**TAREFA 1:** Segundo a notícia sobre a saída de Bagnaia da Ducati, até que ano vai o novo contrato de Marc Márquez com a equipe?
**TAREFA 2:** Continue a notícia sobre a saída de Bagnaia da Ducati a partir da última frase dela.

Após renovar o contrato do espanhol Marc Márquez até 2028, a Ducati anunciou nesta quarta-feira (24) que o italiano Francesco Bagnaia, bicampeão da MotoGP em 2022 e 2023, deixará a equipe no fim desta temporada.
"Caminhos diferentes, novos desafios, mas que jornada emocionante percorremos juntos. Pecco Bagnaia e a Ducati vão se separar no final da temporada de MotoGP de 2026", escreveu o time de Borgo Panigale nas redes sociais.
"Uma parceria esportiva de sucesso, com um valor pessoal igualmente significativo e uma sequência de resultados inigualável que faz de Pecco, até o momento, o piloto mais bem-sucedido com a Desmosedici GP [moto usada pela equipe], somando dois títulos mundiais de pilotos, 31 vitórias, 63 pódios e 28 pole positions", acrescentou a Ducati.
Já Bagnaia escreveu nas redes sociais que correr pela montadora símbolo da motovelocidade na Itália era um "sonho que se tornou a realidade mais bonita de todas".
"Crescemos juntos, passamos por todo tipo de situação juntos sem nunca desistir, sempre nos esforçamos para dar o nosso melhor. E você, que é uma das melhores partes de mim, me proporcionou os momentos mais emocionantes da minha carreira e me fez um piloto melhor e um garoto feliz", acrescentou o italiano.
Na mensagem, Bagnaia reconheceu as divergências com a equipe na última temporada, quando ele não foi páreo para o companheiro Márquez, e destacou que é o momento de "recomeçar com um novo desafio". "Mas nunca esquecerei aquilo que fomos. Você faz parte de mim e sempre fará", concluiu.

(Itens listados em um conjunto de dados)
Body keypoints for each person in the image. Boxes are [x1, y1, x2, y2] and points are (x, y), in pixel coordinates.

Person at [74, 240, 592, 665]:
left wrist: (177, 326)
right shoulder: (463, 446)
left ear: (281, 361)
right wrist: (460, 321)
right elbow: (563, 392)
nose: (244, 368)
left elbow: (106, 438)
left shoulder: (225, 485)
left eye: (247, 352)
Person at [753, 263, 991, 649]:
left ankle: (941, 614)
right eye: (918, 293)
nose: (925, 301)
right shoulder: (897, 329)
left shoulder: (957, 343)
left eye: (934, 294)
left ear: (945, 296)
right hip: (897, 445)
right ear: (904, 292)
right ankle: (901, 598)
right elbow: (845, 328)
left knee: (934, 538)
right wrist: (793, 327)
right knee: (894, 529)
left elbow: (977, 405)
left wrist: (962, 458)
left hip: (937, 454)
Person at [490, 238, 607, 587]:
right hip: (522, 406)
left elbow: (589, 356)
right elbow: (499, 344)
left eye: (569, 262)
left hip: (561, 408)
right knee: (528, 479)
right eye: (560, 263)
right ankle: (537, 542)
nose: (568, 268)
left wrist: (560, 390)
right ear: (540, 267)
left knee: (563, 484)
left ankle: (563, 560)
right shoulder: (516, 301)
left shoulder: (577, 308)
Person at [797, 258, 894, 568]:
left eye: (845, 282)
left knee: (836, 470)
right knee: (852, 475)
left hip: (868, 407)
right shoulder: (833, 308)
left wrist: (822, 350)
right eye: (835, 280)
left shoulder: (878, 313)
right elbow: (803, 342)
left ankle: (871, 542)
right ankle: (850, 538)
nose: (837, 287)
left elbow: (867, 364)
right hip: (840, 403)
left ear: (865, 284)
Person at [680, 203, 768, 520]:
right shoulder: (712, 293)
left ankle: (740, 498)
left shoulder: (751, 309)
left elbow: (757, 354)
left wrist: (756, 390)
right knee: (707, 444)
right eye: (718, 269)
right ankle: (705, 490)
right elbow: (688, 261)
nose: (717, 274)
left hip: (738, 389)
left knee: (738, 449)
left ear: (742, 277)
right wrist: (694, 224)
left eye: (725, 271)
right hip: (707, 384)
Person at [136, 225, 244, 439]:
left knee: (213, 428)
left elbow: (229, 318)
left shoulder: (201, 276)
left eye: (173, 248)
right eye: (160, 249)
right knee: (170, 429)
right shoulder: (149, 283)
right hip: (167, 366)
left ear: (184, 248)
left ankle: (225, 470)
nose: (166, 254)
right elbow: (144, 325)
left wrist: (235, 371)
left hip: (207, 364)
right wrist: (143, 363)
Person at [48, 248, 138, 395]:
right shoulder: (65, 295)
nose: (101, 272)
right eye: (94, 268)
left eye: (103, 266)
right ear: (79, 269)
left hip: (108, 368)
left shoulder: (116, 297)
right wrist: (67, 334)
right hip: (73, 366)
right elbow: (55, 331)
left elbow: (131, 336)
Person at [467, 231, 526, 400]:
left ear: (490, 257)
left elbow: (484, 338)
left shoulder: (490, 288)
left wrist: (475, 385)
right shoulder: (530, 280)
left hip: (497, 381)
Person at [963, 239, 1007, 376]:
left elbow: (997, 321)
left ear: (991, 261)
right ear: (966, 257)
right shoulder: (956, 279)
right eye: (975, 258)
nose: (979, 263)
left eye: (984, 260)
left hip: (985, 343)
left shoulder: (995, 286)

**RESULTADO DO EXERCÍCIO 1:** Até 2028.

**RESULTADO DO EXERCÍCIO 2:**
Nascido em Turim, Bagnaia estreou na MotoGP em 2019, após ter sido campeão da Moto2 em sua segunda temporada na categoria. Sempre correndo com motos Ducati, o italiano fez dois anos discretos, terminando em 15º e 16º lugar, mas, em 2021, já disputou o título com Fabio Quartararo, obtendo quatro vitórias e o vice-campeonato.
"Pecco" viria enfim a conquistar a taça em 2022, tornando-se o primeiro italiano campeão da MotoGP desde o último título da lenda Valentino Rossi, em 2009. Além disso, foi a primeira conquista da Ducati desde 2007, com Casey Stoner, e a primeira de um piloto italiano com uma moto italiana desde 1974, com o octacampeão Giacomo Agostini na MV Augusta.
Bagnaia repetiu o feito em 2023 e perdeu o título de 2024 para Jorge Martín, da Pramac Racing, equipe satélite da Ducati, por apenas 10 pontos. Em 2025, com a chegada de Márquez, entrou em uma espiral negativa e, após uma temporada repleta de erros, terminou apenas em quinto lugar, enquanto seu companheiro conquistou o heptacampeonato.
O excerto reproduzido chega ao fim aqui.